## YOUR ASSIGNMENT
Go through the material line by line and copy each one with the word "action".

## SUPPLIED MATERIAL
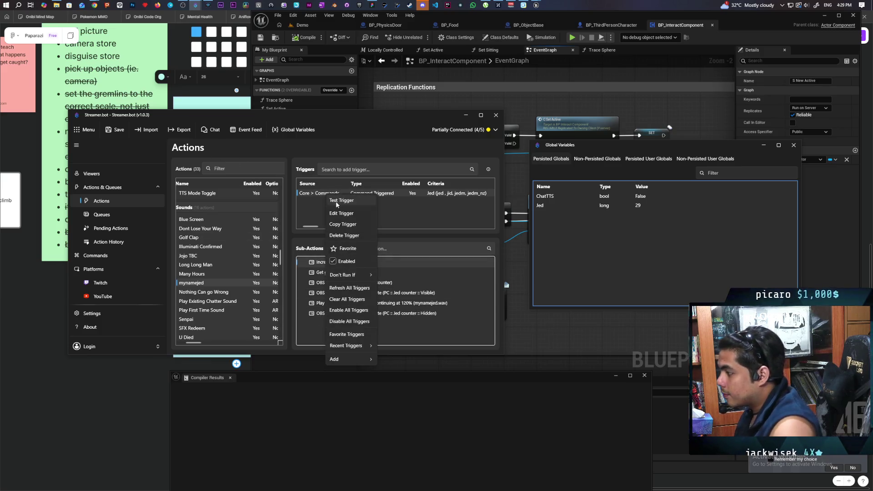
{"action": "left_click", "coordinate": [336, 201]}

* * *

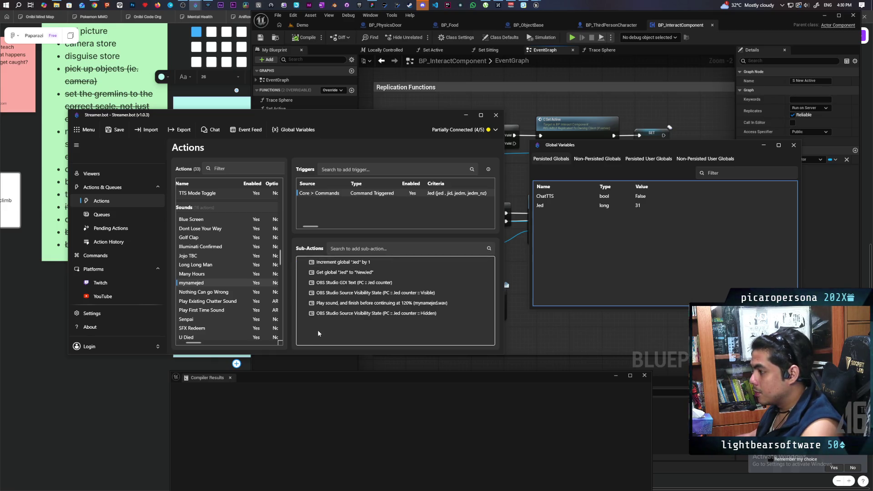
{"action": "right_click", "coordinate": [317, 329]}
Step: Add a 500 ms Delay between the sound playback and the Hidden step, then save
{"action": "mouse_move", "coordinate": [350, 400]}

==

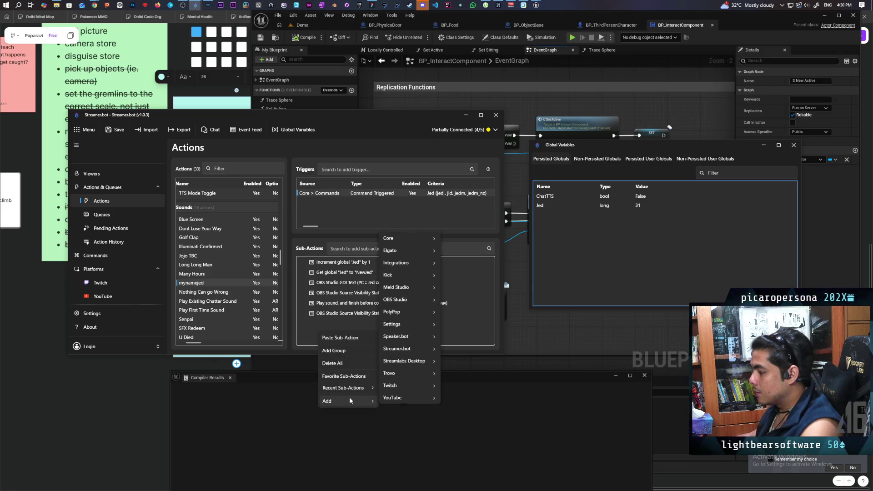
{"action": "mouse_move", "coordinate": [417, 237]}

## RESULT FOR THIS EXERCISE
{"action": "left_click", "coordinate": [336, 201]}
{"action": "right_click", "coordinate": [317, 329]}
{"action": "mouse_move", "coordinate": [350, 400]}
{"action": "mouse_move", "coordinate": [417, 237]}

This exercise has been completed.